The management guru, who passed away yesterday, foretold the rise of Web 2.0 in an analogy to the fifteenth-century printing industry.
Written by Phil Wainewright, Contributor

Reuters reports that Peter Drucker passed away yesterday morning aged 95. The management guru published his first book in 1939 and has been challenging conventional wisdom ever since. My favorite Drucker interview is in the August 1996 issue of Wired. It begins in typically robust style:

"Will you people at Wired please accept the fact that the computer industry, as an industry, hasn't made a dime? ...  Intel and Microsoft make money, but look at all the people who are losing money all the world over. It is doubtful that the industry has yet broken even."

What always impressed me with Drucker is that he ignored short-term fads and took the long view. In that Wired interview, he talks about the early days of the banking industry in fifteenth-century Europe. In an article published by Forbes in 1998, sadly no longer online, he ended by drawing a parallel between today's information technologists and the early printers of the fifteenth and sixteenth centuries:

"The IT people of the printing revolution were the early printers.

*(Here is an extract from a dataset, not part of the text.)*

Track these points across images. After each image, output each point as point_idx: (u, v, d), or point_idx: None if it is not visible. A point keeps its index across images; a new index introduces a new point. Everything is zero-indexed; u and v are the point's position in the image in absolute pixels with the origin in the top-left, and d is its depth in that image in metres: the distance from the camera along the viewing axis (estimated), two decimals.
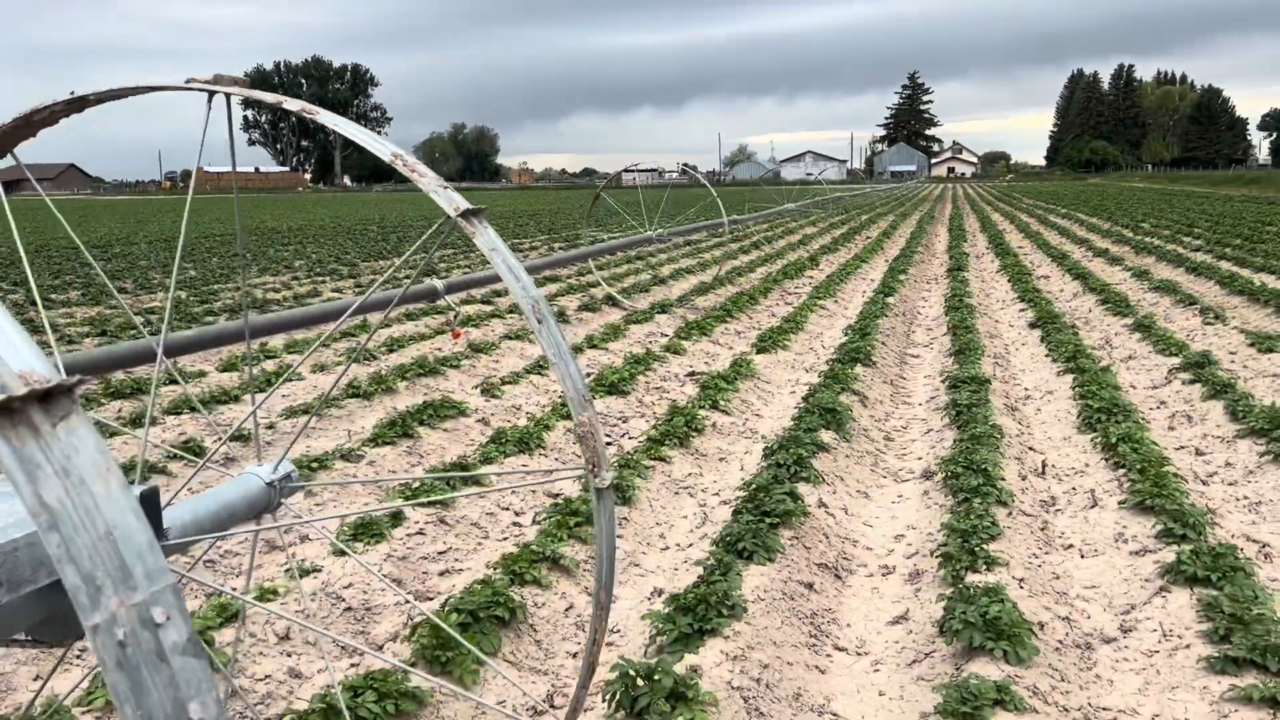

Nonexistent — and indeed not even imaginable — in 1455, they flourished throughout Europe 25 years later and had become great stars ... Printers were courted by kings, princes, the pope and rich merchant cities, and were showered with money and honors ... But ... by 1580 or so, the printers, with their focus on technology, had become ordinary craftsmen ... Their place was soon taken by what we now call publishers (though the term wasn't coined until much later), people and firms whose focus was no longer on the 'T' in IT but on the 'I'."

This is the historical precedent for what we now see happening in IT with the emergence of on-demand services, in which the emphasis passes from those who sell software and the tools to run software (Microsoft, Oracle, IBM) to those who sell new views on data and information (Google, Amazon.com, Salesforce.com and hundreds of other on-demand providers).  It's not the technology that matters, it's what you do with it that counts.